§ **Source document**:
=-=-=-=-=

Plus I believe the magic cipher suite in RI-01 is only for fallback
behavior.  The very fact that fallback behavior needs to be even
considered in RI is a showstopper in my opinion.  The alternative
does not require any of that.

Mike


> Best regards,
> Pasi
> (not wearing any hats)
> 
>> -----Original Message-----
>> From: tls-bounces@ietf.org [mailto:tls-bounces@ietf.org] On Behalf Of
>> ext Michael D'Errico
>> Sent: 17 November, 2009 07:04
>> To: tls@ietf.org
>> Subject: Re: [TLS] simplistic renego protection
>>
>>> If you want your alternative proposal to be considered, submit an
>>> Internet draft and get some running code and feedback from
>>> implementations showing your proposal would deploy protection to more
>>> users than draft-rescorla-tls-renegotiation-00.  Then you may sway
>>> people to your viewpoint.
>> Here is how draft-rescorla-tls-renegotiation-00 fails to protect the
>> most people:
>>
>>    - there are so many interoperability problems with TLS extensions
>>      that even the author of the draft suggests that a "lenient"[*]
>>      client not send the extension on its initial connection
>>
>>    - there will be a transition period where some servers absolutely
>>      need to continue allowing unpatched clients to perform the current
>>      vulnerable renegotiation.
>>
>>    - a lenient client's handshake without the RI extension looks just
>>      like an unpatched client that these unfortunate servers need to
>>      continue supporting
>>
>>    - a man-in-the-middle can take advantage of these three points to
>>      victimize a patched client talking to a patched server!
>>
>> Just today many of us have converged on an alternate solution that does
>> not have this serious problem.  Instead of using extensions with all
>> the myriad problems, the only bits-on-the-wire change is to include a
>> single special cipher suite that signals to the server that the client
>> wishes to use a new calculation of the Finished messages that includes
>> the verify_data from the previous handshake.  I suggested that an alert
>> message could be used for the server to acknowledge back to the client.

=-=-=-=-=

§ **Data extract**:

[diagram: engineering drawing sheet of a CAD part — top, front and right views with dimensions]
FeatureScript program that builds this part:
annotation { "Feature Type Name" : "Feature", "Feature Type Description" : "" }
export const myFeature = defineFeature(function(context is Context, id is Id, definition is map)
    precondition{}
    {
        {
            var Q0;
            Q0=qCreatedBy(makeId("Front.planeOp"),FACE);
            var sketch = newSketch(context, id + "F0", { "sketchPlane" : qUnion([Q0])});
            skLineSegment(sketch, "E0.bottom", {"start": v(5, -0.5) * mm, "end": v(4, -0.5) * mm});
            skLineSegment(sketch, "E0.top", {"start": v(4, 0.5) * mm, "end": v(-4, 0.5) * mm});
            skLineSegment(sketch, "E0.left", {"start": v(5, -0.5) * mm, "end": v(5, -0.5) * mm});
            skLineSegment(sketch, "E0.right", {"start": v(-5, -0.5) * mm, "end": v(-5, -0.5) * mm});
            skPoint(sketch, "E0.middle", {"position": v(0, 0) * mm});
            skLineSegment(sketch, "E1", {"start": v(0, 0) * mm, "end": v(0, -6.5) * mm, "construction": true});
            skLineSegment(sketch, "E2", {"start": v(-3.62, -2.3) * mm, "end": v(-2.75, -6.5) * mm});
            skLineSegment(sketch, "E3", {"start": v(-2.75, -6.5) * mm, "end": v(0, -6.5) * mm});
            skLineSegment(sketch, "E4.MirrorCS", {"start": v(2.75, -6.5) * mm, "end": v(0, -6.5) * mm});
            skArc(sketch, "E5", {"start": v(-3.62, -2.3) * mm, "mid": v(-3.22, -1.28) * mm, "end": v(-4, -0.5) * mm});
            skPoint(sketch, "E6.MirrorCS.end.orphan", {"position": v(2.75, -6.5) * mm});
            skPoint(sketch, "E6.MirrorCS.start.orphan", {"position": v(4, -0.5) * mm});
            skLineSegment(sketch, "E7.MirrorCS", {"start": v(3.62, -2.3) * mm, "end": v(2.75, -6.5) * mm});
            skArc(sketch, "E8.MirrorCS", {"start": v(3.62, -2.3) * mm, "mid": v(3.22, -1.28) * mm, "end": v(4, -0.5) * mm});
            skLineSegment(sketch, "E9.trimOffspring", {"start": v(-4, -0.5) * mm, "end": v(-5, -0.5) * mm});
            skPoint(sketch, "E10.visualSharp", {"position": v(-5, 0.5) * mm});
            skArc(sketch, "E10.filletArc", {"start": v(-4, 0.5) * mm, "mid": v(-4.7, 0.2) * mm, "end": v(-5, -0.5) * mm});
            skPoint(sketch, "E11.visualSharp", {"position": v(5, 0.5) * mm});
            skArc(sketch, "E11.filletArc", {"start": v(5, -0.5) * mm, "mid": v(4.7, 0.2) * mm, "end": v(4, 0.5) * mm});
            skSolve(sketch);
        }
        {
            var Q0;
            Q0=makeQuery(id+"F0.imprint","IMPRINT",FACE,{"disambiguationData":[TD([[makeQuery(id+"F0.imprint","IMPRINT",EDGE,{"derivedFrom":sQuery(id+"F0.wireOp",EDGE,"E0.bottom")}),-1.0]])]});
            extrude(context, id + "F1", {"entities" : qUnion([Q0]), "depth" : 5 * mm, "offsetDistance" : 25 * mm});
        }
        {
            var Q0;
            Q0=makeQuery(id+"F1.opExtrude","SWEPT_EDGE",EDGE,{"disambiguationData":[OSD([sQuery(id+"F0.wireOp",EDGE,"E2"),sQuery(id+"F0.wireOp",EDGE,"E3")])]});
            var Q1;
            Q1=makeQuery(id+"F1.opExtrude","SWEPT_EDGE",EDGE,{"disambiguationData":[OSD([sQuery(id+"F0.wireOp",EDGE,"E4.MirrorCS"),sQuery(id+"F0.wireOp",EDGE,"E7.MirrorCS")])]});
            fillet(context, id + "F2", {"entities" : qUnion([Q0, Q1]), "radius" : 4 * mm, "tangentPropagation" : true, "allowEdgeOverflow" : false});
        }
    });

=-=-=-=-=

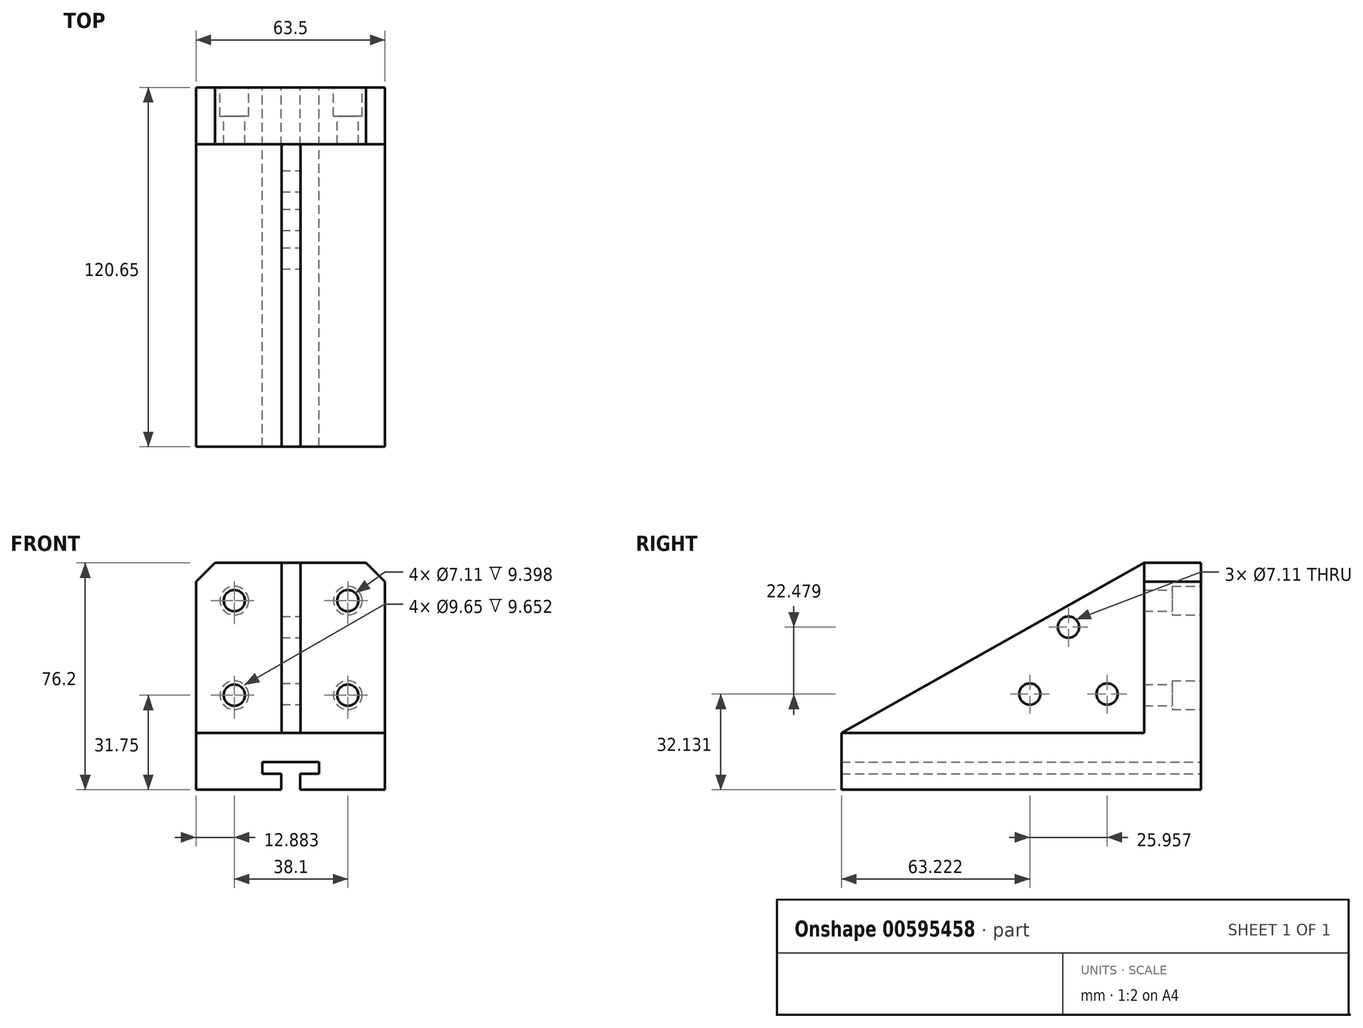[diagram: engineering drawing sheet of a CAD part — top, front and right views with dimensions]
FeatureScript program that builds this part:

=-=-=-=-=

§ **To be done**:
Answer these about the message on TLS renegotiation protection:
(a) What does the writer believe the magic cipher suite in RI-01 is only for?
(b) To what address was the quoted original message sent?
(c) What did the writer suggest the server could use to acknowledge back to the client?

§ **Final answer**:
(a) Fallback behavior.
(b) tls@ietf.org
(c) An alert message.